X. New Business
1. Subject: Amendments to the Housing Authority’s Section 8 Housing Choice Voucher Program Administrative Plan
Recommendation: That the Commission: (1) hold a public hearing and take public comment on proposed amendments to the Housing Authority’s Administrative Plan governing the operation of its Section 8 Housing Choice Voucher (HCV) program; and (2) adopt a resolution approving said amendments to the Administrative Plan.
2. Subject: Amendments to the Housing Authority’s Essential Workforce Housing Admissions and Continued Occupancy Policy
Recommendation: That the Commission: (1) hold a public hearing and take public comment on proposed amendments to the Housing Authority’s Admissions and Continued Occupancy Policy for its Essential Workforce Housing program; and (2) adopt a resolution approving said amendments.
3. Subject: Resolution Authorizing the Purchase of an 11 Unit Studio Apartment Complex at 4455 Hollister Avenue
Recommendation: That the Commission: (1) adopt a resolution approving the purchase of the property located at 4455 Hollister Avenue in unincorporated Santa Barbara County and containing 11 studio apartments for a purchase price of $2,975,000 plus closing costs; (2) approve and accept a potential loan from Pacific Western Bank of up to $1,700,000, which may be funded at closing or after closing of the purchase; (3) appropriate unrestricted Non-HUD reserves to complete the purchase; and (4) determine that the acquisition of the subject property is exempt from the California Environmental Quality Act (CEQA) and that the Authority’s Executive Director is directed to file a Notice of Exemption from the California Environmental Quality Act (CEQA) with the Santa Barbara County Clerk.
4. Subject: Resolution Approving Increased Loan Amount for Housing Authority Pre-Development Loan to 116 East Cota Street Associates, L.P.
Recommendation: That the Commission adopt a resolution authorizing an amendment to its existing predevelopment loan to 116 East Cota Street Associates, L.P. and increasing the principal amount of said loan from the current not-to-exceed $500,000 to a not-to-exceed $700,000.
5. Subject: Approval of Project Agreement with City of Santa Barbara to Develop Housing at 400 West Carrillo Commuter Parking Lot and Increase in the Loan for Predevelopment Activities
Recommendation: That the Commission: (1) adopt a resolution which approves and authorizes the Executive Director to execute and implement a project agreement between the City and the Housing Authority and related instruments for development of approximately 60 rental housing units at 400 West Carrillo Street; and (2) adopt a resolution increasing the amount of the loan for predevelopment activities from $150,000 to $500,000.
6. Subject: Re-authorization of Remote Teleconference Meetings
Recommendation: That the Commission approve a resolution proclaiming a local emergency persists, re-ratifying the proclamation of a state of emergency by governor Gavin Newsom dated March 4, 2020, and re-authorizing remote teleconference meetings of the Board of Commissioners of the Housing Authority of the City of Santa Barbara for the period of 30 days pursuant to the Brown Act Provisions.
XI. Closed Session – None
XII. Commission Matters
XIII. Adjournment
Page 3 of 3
-.-.-
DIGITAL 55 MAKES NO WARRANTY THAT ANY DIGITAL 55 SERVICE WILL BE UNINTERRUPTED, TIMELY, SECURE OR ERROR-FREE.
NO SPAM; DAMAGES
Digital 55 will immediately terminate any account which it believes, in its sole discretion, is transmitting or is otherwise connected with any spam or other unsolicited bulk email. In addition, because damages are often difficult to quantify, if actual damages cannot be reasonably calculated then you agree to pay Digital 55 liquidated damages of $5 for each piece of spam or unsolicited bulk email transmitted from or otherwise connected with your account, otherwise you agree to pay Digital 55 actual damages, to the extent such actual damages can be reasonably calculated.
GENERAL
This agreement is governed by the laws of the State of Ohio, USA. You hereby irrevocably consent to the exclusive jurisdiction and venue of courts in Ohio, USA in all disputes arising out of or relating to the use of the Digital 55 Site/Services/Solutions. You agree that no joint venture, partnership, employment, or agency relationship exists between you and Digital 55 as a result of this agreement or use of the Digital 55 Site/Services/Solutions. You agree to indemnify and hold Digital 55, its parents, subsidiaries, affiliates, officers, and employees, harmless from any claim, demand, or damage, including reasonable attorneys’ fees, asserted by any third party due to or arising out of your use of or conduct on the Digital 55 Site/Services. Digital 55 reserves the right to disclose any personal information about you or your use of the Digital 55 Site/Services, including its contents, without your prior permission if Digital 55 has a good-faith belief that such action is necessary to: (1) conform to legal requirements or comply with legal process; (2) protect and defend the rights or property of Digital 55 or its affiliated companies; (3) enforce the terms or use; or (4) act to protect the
-.-.-
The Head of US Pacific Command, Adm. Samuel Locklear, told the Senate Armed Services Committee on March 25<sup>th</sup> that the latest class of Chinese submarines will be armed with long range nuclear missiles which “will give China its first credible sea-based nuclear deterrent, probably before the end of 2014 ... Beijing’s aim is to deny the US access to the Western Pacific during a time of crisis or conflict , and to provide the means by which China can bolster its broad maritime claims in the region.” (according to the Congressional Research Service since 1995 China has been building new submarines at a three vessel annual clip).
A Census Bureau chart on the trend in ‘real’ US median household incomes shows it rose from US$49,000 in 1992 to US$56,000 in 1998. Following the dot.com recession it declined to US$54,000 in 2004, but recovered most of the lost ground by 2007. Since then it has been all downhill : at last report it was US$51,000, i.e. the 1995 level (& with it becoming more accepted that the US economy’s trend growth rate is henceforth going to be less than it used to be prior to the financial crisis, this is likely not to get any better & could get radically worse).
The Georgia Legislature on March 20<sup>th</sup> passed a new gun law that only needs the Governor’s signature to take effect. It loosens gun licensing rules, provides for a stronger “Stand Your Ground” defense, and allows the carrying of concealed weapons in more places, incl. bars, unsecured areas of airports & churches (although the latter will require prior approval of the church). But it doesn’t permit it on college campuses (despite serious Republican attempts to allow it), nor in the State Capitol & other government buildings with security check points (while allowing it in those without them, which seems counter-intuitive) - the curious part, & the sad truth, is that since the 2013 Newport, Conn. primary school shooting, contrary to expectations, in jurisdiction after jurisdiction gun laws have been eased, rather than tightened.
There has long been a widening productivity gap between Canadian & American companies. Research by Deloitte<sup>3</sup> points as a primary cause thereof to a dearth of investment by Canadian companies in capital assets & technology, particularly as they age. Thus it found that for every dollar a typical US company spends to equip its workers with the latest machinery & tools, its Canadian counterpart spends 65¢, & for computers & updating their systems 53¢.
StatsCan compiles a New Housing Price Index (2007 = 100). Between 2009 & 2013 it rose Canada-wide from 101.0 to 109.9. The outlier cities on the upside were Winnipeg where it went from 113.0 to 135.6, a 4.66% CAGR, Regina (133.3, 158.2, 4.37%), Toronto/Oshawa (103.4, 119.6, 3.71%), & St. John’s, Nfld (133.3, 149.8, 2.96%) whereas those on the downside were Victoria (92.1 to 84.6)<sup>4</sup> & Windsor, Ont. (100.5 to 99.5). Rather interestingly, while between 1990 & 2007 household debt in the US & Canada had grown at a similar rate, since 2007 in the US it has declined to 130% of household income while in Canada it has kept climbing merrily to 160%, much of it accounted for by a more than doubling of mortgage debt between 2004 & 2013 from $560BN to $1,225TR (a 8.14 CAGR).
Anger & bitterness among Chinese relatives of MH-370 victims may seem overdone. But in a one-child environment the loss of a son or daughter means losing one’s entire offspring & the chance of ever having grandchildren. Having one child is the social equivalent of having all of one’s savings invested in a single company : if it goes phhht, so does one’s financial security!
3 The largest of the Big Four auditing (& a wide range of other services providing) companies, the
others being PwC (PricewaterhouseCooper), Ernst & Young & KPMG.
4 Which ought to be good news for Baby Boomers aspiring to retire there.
-.-.-
■ **INSTRUCTIONS TO FOLLOW**: Within the material above, the line with "3. Subject: Resolution" opens the range and the line with "4. Subject: Resolution" closes it; reproduce that range word for word.

■ **THE ANSWER**:
3. Subject: Resolution Authorizing the Purchase of an 11 Unit Studio Apartment Complex at 4455 Hollister Avenue
Recommendation: That the Commission: (1) adopt a resolution approving the purchase of the property located at 4455 Hollister Avenue in unincorporated Santa Barbara County and containing 11 studio apartments for a purchase price of $2,975,000 plus closing costs; (2) approve and accept a potential loan from Pacific Western Bank of up to $1,700,000, which may be funded at closing or after closing of the purchase; (3) appropriate unrestricted Non-HUD reserves to complete the purchase; and (4) determine that the acquisition of the subject property is exempt from the California Environmental Quality Act (CEQA) and that the Authority’s Executive Director is directed to file a Notice of Exemption from the California Environmental Quality Act (CEQA) with the Santa Barbara County Clerk.
4. Subject: Resolution Approving Increased Loan Amount for Housing Authority Pre-Development Loan to 116 East Cota Street Associates, L.P.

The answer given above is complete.